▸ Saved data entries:
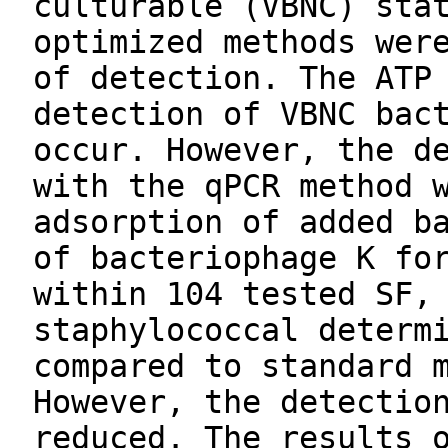
culturable (VBNC) sta
optimized methods wer
of detection. The ATP
detection of VBNC bac
occur. However, the d
with the qPCR method 
adsorption of added b
of bacteriophage K fo
within 104 tested SF,
staphylococcal determ
compared to standard 
However, the detectio
reduced. The results 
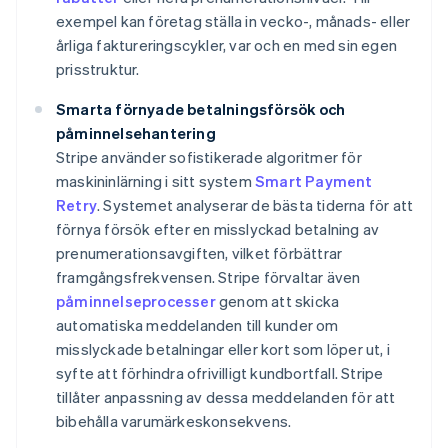
exempel kan företag ställa in vecko-, månads- eller
årliga faktureringscykler, var och en med sin egen
prisstruktur.
Smarta förnyade betalningsförsök och
påminnelsehantering
Stripe använder sofistikerade algoritmer för
maskininlärning i sitt system
Smart Payment
Retry
. Systemet analyserar de bästa tiderna för att
förnya försök efter en misslyckad betalning av
prenumerationsavgiften, vilket förbättrar
framgångsfrekvensen. Stripe förvaltar även
påminnelseprocesser
genom att skicka
automatiska meddelanden till kunder om
misslyckade betalningar eller kort som löper ut, i
syfte att förhindra ofrivilligt kundbortfall. Stripe
tillåter anpassning av dessa meddelanden för att
bibehålla varumärkeskonsekvens.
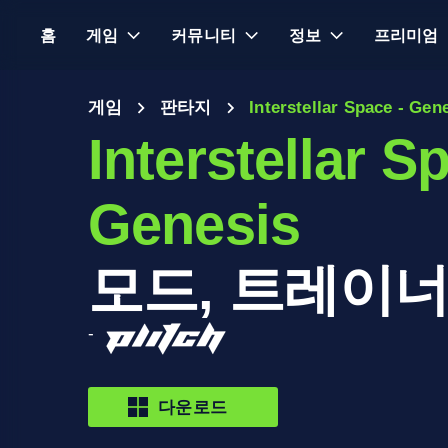
홈
게임
커뮤니티
정보
프리미엄
게임
판타지
Interstellar Space - Gen
Interstellar S
Genesis
모드, 트레이너
-
다운로드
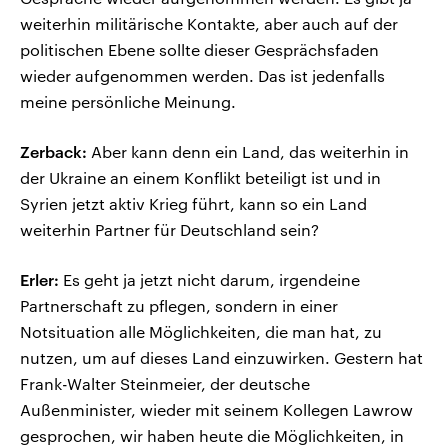
weiterhin militärische Kontakte, aber auch auf der
politischen Ebene sollte dieser Gesprächsfaden
wieder aufgenommen werden. Das ist jedenfalls
meine persönliche Meinung.
Zerback:
Aber kann denn ein Land, das weiterhin in
der Ukraine an einem Konflikt beteiligt ist und in
Syrien jetzt aktiv Krieg führt, kann so ein Land
weiterhin Partner für Deutschland sein?
Erler:
Es geht ja jetzt nicht darum, irgendeine
Partnerschaft zu pflegen, sondern in einer
Notsituation alle Möglichkeiten, die man hat, zu
nutzen, um auf dieses Land einzuwirken. Gestern hat
Frank-Walter Steinmeier, der deutsche
Außenminister, wieder mit seinem Kollegen Lawrow
gesprochen, wir haben heute die Möglichkeiten, in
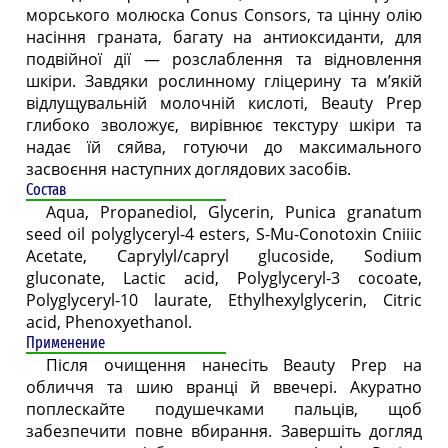
морського молюска Conus Consors, та цінну олію
насіння граната, багату на антиоксиданти, для
подвійної дії — розслаблення та відновлення
шкіри. Завдяки рослинному гліцерину та м’якій
відлущувальній молочній кислоті, Beauty Prep
глибоко зволожує, вирівнює текстуру шкіри та
надає їй сяйва, готуючи до максимального
засвоєння наступних доглядових засобів.
Состав
Aqua, Propanediol, Glycerin, Punica granatum
seed oil polyglyceryl-4 esters, S-Mu-Conotoxin Cniiic
Acetate, Caprylyl/capryl glucoside, Sodium
gluconate, Lactic acid, Polyglyceryl-3 cocoate,
Polyglyceryl-10 laurate, Ethylhexylglycerin, Citric
acid, Phenoxyethanol.
Применение
Після очищення нанесіть Beauty Prep на
обличчя та шию вранці й ввечері. Акуратно
поплескайте подушечками пальців, щоб
забезпечити повне вбирання. Завершіть догляд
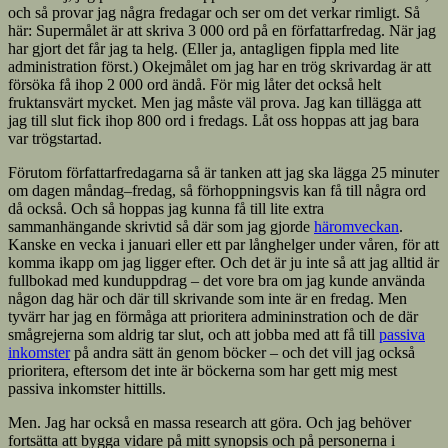
och så provar jag några fredagar och ser om det verkar rimligt. Så
här: Supermålet är att skriva 3 000 ord på en författarfredag. När jag
har gjort det får jag ta helg. (Eller ja, antagligen fippla med lite
administration först.) Okejmålet om jag har en trög skrivardag är att
försöka få ihop 2 000 ord ändå. För mig låter det också helt
fruktansvärt mycket. Men jag måste väl prova. Jag kan tillägga att
jag till slut fick ihop 800 ord i fredags. Låt oss hoppas att jag bara
var trögstartad.
Förutom författarfredagarna så är tanken att jag ska lägga 25 minuter
om dagen måndag–fredag, så förhoppningsvis kan få till några ord
då också. Och så hoppas jag kunna få till lite extra
sammanhängande skrivtid så där som jag gjorde
häromveckan
.
Kanske en vecka i januari eller ett par långhelger under våren, för att
komma ikapp om jag ligger efter. Och det är ju inte så att jag alltid är
fullbokad med kunduppdrag – det vore bra om jag kunde använda
någon dag här och där till skrivande som inte är en fredag. Men
tyvärr har jag en förmåga att prioritera admininstration och de där
smågrejerna som aldrig tar slut, och att jobba med att få till
passiva
inkomster
på andra sätt än genom böcker – och det vill jag också
prioritera, eftersom det inte är böckerna som har gett mig mest
passiva inkomster hittills.
Men. Jag har också en massa research att göra. Och jag behöver
fortsätta att bygga vidare på mitt synopsis och på personerna i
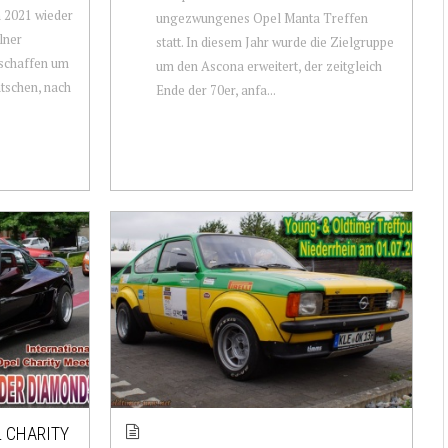
h 2021 wieder
ungezwungenes Opel Manta Treffen
lner
statt. In diesem Jahr wurde die Zielgruppe
 schaffen um
um den Ascona erweitert, der zeitgleich
atschen, nach
Ende der 70er, anfa...
L CHARITY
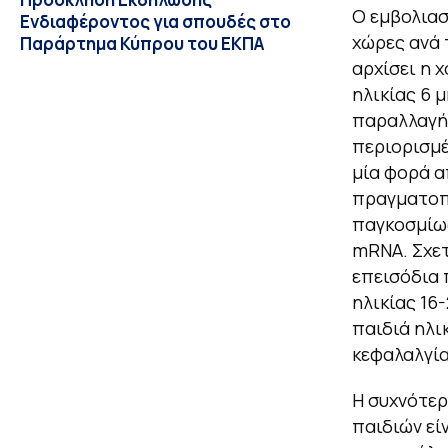
Ο εμβολιασ
Ενδιαφέροντος για σπουδές στο
χώρες ανά 
Παράρτημα Κύπρου του ΕΚΠΑ
αρχίσει η 
ηλικίας 6 
παραλλαγής
περιορισμέ
μία φορά α
πραγματοπο
παγκοσμίως
mRNA. Σχετ
επεισόδια 
ηλικίας 16
παιδιά ηλι
κεφαλαλγία
Η συχνότερ
παιδιών εί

▸ Your assignment:
Could you copy every line from the records that has "However" in it?

▸ Solution:
occur. However, the d
However, the detectio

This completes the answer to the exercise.